Cat power - Wanderer

 

 

 

 

 

 

 

 

 

 

De qui parle-t-on ? :

Auteure, compositrice et interprète américaine, active depuis 1995, de son vrai nom Chan Marshall.

 

De quoi parle-t-on ? :

Après les envolées pop de Sun, l’américaine revient aujourd’hui à un folk mélancolique plus intimiste.

 

Rythme :

-          Je me suis endormi dans mon fauteuil

-          Ne me perturbe pas quand je lis en même temps

-          Mes pieds se mettent à bouger

-          Je me lève et je fais la danse de l’épaule

-          Mes enfants sautent comme des cabris dans la pièce

Peu de choses ici pour inciter au mouvement, l’on reste plutôt béat devant le chant extraordinaire de Chan Marshall.

 

Accessibilité :

-          Après plusieurs écoutes je n’ai toujours pas saisi la mélodie

-          Plusieurs écoutes sont nécessaires avant d’apprécier la mélodie

-          Mélodie agréable mais sans aspérité

-          Les refrains entrent directement dans ma tête

-          Que des hits taillés pour les stades

Le fond de tristesse qui accompagne cet ensemble ne peut s’appréhender qu’après moult écoutes.  

 

Audience :

-          Musique que madame me demande de réécouter

-          Peut-être écouté en famille sans déranger madame

-          Madame s’en va quand je l’écoute

-          Tellement bizarre que je fais attention d’être seul pour l’écouter

-          Tellement bruyant que mes voisins ne me parlent plus

La belle mélancolie qui suinte de ces nouvelles mélodies n’est pas faite pour accrocher le grand public.

 

Qualité audiophile :

-          J’ai l’impression que c’est mon voisin qui écoute l’album

-          Le format MP3 n’altérera pas trop l’écoute

-          S’écoute impérativement en format non compressé (CD ou autre)

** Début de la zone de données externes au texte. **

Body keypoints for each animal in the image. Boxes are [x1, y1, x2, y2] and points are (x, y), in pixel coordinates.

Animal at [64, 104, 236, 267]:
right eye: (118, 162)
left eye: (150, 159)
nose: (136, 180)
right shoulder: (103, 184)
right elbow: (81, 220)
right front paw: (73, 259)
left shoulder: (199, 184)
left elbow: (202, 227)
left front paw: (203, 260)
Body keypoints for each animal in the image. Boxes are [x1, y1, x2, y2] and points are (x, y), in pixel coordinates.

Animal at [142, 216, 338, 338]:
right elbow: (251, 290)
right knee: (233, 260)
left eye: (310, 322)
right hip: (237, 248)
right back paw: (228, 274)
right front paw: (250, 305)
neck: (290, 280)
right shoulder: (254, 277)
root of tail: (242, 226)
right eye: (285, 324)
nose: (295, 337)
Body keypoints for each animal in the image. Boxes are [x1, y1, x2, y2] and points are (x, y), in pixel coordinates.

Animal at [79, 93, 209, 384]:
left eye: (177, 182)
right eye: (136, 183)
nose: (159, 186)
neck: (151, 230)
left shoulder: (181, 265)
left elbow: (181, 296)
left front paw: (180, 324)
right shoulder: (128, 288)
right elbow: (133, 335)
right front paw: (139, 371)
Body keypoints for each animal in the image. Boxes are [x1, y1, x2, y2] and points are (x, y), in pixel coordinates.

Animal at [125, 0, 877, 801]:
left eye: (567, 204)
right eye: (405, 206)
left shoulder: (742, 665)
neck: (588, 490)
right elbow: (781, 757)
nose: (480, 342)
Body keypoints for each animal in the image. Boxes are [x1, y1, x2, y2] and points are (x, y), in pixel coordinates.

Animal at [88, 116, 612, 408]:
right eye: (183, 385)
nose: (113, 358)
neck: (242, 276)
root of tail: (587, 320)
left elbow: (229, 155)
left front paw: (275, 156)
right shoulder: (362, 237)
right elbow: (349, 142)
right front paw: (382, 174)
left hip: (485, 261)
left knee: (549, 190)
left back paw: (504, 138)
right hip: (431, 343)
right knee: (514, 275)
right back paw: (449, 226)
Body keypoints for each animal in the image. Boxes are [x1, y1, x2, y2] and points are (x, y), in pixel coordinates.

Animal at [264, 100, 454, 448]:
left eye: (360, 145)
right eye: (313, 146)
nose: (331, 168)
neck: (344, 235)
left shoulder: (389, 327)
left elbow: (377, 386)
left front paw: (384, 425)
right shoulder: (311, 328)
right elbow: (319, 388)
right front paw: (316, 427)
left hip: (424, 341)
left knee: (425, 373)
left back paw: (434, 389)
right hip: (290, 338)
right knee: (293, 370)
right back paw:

Musique minimaliste qui pourrait accepter la compression… ce que ne supporterait pas en revanche le chant divin de Chan Marshall.

 

Conclusion :

-          Je l’ai écouté une fois mais c’est une fois de trop

-          Après plusieurs écoutes j’ai du mal à m’y faire

-          Je l’écoute facilement mais sans émotion

-          J’ai beaucoup de plaisir à l’écouter

-          Il tourne en boucle sur ma platine

 

Les premières mesures de l’éponyme Wanderer suffisent à nous rappeler à quel point l’absence de Cat Power pendant six longues années était devenue insoutenable.

Après avoir gouté à l’opulence instrumentale sur le magnifique Sun, Chan Marshall installe ce nouvel opus à la frontière du dépouillement, dans un écrin soutenu uniquement par le son divin de sa voix. Seuls les titres You Get et Woman (en collaboration avec un autre monument de la folk-music, l’américaine Lana Del Rey) affichent quelques prétentions pop, le reste est un éloge de la lenteur simplement accompagné d’accords de guitare ou de quelques notes de piano. Prenons au hasard Stay, cover gracile d’une chanson de Rihanna (et admettons sans honte que la version originale était déjà assez fantastique), le cinématographique In Your Face ou l’espiègle Black, et laissons-nous porter par la puissance et le minimalisme de ce folk céleste.

Et dire que le label historique de la native d’Atlanta, Matador Records, n’a pas voulu de ce déjà dixième album, trop peu vendeur à leurs goûts… Quelle grave erreur ! Wanderer est un chef-d’œuvre de pureté et de fragilité que Domino Records, flairant la bonne affaire, s’est empressé de récupérer.